Und noch etwas: Ich rate dir sehr dazu, ein Rechercheseminar zu besuchen. Ich bin beispielsweise Mitglied im Verein Netzwerk Recherche und habe dort viele nützliche Tools kennengelernt. In Seminaren zum Recherchieren lernst du nicht nur, wie du an Informationen gelangst, sondern auch, was deine Rechte (und Pflichten) sind und wie du mit Quellen umgehst. 

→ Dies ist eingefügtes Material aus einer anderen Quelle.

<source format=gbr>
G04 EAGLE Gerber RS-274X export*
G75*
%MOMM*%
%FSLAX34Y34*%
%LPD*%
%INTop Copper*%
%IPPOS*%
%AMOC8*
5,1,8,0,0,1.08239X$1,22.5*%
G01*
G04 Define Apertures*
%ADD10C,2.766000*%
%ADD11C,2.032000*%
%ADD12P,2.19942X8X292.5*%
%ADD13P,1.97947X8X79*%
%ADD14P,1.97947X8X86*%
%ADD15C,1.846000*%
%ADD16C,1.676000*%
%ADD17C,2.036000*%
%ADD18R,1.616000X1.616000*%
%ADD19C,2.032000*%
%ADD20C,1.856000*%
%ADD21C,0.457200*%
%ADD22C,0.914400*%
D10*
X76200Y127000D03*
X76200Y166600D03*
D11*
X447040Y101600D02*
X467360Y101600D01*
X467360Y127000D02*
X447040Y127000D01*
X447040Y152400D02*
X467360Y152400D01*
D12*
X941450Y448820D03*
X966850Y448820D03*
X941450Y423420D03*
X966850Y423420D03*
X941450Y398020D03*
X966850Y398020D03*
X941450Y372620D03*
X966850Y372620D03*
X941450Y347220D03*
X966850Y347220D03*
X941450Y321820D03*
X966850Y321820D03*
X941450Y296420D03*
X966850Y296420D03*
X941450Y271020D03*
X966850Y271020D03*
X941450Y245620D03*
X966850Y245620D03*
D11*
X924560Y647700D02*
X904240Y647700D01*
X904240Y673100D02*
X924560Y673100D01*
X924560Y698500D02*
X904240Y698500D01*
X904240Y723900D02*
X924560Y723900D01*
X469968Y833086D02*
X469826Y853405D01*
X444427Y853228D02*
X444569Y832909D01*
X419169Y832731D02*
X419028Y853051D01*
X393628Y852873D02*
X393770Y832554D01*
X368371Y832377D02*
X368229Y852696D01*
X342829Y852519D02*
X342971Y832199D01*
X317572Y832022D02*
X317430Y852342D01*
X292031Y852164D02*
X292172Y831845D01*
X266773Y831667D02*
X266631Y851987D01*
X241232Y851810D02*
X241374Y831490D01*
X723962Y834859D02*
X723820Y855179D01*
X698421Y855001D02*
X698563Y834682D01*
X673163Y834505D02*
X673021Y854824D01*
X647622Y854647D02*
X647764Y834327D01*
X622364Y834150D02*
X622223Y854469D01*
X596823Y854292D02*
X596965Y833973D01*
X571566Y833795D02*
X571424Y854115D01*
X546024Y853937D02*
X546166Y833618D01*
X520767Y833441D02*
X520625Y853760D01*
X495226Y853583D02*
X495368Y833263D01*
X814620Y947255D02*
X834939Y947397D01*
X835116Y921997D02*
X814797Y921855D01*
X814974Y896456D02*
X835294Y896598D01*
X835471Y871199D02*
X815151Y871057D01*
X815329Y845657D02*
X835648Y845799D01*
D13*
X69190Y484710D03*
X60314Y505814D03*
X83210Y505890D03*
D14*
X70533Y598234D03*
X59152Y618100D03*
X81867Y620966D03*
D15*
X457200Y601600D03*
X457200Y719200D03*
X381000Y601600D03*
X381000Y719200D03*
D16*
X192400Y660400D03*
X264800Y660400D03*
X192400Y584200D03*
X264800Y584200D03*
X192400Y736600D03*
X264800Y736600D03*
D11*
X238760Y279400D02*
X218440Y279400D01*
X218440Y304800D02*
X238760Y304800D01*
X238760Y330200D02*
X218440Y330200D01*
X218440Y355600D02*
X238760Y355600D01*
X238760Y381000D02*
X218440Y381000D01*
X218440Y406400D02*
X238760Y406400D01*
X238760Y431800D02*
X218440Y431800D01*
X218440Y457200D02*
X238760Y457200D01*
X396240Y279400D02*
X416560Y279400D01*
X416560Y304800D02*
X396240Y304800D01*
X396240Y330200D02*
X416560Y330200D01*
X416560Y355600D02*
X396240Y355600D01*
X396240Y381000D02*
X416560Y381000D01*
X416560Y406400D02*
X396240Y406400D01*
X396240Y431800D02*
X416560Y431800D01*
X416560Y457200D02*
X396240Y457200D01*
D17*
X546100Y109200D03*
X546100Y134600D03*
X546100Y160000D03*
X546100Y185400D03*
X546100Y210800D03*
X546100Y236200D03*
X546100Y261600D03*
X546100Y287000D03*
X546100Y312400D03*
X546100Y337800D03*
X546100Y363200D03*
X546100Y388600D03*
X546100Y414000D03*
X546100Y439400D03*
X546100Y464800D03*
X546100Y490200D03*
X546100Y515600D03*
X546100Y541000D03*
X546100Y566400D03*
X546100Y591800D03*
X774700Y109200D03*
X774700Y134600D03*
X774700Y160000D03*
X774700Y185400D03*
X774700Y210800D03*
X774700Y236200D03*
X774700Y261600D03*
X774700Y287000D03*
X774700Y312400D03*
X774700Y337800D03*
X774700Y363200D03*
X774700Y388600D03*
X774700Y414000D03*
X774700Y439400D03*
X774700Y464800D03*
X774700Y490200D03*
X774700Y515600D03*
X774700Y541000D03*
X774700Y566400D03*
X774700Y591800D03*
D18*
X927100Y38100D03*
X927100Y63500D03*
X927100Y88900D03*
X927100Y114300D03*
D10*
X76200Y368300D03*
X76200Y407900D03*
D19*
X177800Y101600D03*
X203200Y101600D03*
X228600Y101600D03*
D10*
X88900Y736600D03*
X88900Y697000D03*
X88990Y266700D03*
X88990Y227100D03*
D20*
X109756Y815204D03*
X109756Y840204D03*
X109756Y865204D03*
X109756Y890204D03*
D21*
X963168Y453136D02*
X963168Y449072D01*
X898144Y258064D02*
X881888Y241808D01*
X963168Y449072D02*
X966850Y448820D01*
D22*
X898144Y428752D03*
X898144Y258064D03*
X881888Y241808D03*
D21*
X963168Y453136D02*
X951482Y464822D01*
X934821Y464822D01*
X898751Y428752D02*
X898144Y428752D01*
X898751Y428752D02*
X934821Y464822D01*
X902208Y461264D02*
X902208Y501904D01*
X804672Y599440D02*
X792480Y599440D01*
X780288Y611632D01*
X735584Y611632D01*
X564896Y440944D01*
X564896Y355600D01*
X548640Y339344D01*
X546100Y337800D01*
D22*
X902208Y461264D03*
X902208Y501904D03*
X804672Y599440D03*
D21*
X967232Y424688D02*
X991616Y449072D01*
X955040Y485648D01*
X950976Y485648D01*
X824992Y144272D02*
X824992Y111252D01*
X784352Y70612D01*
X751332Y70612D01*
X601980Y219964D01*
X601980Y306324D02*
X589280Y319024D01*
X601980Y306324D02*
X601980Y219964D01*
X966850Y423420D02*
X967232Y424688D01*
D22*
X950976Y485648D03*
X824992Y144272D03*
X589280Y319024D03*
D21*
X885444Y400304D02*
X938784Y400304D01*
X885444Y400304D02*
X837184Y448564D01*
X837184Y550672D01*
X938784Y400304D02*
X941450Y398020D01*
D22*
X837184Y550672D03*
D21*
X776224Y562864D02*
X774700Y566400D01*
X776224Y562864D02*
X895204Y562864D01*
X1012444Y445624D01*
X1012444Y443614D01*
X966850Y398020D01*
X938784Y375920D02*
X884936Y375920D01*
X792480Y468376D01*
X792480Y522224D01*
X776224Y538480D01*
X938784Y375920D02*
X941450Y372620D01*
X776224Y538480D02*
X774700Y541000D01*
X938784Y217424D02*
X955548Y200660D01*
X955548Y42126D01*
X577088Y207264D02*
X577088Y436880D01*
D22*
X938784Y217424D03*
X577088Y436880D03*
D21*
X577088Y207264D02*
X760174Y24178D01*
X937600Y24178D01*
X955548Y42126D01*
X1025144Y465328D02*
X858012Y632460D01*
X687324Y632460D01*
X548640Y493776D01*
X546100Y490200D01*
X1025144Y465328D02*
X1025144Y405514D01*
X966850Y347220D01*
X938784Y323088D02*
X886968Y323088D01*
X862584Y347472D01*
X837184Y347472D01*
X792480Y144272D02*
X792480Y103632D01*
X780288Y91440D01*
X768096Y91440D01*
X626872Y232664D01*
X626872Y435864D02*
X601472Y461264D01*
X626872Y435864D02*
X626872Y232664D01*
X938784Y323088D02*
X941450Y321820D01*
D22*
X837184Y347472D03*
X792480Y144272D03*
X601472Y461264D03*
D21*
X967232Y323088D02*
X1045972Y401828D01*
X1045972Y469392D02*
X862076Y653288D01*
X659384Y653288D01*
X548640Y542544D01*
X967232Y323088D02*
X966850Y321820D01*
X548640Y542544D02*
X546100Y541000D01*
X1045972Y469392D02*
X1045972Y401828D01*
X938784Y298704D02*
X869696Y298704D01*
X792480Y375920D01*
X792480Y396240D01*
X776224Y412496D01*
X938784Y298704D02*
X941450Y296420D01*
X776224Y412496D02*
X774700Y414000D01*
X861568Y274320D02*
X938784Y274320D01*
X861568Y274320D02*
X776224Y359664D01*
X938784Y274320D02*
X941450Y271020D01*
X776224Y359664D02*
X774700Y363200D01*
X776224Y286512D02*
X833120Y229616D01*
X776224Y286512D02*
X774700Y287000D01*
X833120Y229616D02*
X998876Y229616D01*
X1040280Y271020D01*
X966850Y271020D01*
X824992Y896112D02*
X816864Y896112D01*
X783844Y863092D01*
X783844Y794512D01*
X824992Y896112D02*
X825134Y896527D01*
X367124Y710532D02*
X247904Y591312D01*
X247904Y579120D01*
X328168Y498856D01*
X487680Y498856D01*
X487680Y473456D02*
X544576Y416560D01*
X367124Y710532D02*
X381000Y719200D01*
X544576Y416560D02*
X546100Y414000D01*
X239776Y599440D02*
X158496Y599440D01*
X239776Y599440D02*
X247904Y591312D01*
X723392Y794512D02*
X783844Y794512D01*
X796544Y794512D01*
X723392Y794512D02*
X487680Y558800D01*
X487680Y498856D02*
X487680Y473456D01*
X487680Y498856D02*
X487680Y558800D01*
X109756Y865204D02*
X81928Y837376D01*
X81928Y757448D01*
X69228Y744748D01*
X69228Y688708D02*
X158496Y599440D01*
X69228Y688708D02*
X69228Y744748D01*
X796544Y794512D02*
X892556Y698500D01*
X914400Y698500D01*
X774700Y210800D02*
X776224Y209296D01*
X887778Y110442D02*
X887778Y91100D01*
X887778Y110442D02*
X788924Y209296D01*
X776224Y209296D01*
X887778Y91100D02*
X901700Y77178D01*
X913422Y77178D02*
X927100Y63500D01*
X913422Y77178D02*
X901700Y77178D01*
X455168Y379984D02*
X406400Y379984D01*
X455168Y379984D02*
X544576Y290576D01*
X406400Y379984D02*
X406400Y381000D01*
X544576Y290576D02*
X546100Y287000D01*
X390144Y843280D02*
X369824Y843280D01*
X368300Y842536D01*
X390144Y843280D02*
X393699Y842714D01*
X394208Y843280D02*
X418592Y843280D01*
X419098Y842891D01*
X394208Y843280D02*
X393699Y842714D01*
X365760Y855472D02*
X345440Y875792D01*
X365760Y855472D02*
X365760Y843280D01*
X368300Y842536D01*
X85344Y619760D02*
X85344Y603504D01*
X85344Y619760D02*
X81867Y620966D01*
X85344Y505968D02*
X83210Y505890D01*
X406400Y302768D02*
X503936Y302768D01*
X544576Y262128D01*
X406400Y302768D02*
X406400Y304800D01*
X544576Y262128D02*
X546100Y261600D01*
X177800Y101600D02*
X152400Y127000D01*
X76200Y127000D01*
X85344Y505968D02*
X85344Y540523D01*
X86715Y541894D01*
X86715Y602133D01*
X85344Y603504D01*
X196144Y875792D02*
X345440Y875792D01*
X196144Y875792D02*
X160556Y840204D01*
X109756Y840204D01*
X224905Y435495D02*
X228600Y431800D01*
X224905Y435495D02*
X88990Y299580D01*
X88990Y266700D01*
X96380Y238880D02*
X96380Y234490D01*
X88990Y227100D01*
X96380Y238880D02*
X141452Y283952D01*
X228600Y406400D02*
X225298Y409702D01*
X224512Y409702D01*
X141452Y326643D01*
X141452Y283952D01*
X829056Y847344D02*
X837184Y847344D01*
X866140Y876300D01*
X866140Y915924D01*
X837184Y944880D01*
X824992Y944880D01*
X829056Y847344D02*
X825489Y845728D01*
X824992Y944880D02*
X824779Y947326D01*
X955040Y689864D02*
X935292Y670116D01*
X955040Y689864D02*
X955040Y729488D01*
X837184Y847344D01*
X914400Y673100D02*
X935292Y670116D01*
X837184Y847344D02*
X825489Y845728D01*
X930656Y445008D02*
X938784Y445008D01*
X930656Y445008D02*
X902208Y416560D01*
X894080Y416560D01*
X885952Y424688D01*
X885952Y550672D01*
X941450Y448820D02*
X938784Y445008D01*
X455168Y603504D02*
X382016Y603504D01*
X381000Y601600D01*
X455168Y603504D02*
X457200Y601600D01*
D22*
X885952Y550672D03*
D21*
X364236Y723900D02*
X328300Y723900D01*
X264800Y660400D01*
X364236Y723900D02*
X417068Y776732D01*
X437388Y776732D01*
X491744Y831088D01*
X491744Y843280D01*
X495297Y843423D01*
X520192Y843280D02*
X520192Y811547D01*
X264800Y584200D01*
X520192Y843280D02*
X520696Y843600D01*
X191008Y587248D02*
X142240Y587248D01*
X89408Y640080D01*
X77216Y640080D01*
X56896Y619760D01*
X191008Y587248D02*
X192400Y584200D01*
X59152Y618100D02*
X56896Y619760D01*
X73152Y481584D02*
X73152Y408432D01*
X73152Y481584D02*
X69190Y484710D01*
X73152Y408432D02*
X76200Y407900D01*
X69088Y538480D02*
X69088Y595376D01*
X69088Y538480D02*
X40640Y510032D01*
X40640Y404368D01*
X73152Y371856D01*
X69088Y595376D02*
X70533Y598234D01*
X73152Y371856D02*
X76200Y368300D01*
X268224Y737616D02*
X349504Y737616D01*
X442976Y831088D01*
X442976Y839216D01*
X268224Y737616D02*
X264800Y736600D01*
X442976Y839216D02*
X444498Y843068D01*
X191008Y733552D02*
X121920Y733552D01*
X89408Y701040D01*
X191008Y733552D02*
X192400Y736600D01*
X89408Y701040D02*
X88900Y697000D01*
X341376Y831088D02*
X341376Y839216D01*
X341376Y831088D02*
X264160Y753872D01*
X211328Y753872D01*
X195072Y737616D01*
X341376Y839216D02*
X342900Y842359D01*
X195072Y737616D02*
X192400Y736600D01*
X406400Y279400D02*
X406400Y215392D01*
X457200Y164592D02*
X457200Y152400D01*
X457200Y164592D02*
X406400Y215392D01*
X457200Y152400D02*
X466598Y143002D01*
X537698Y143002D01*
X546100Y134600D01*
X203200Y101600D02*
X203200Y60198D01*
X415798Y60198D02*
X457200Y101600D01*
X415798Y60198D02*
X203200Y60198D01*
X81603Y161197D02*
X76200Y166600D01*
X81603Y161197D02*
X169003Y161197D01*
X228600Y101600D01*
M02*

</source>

Oft bekommst du dort auch Einblicke, wie du Informationen verifizieren kannst. Das ist nicht für alle Themen relevant, aber wenn du journalistisch arbeitest, profitierst du sehr davon, wenn du weißt, wie du die Glaubwürdigkeit und Zuverlässigkeit von Informationen bewerten kannst. Und auch auf die Gefahr hin, dass das jetzt womöglich nicht ganz professionell klingt: Manchmal denke ich dabei an die Geschichten der Drei Fragezeichen, die in ihren Fällen kleinsten Hinweisen nachgehen und am Ende alles zusammenpuzzeln – und das finde ich dann richtig spannend.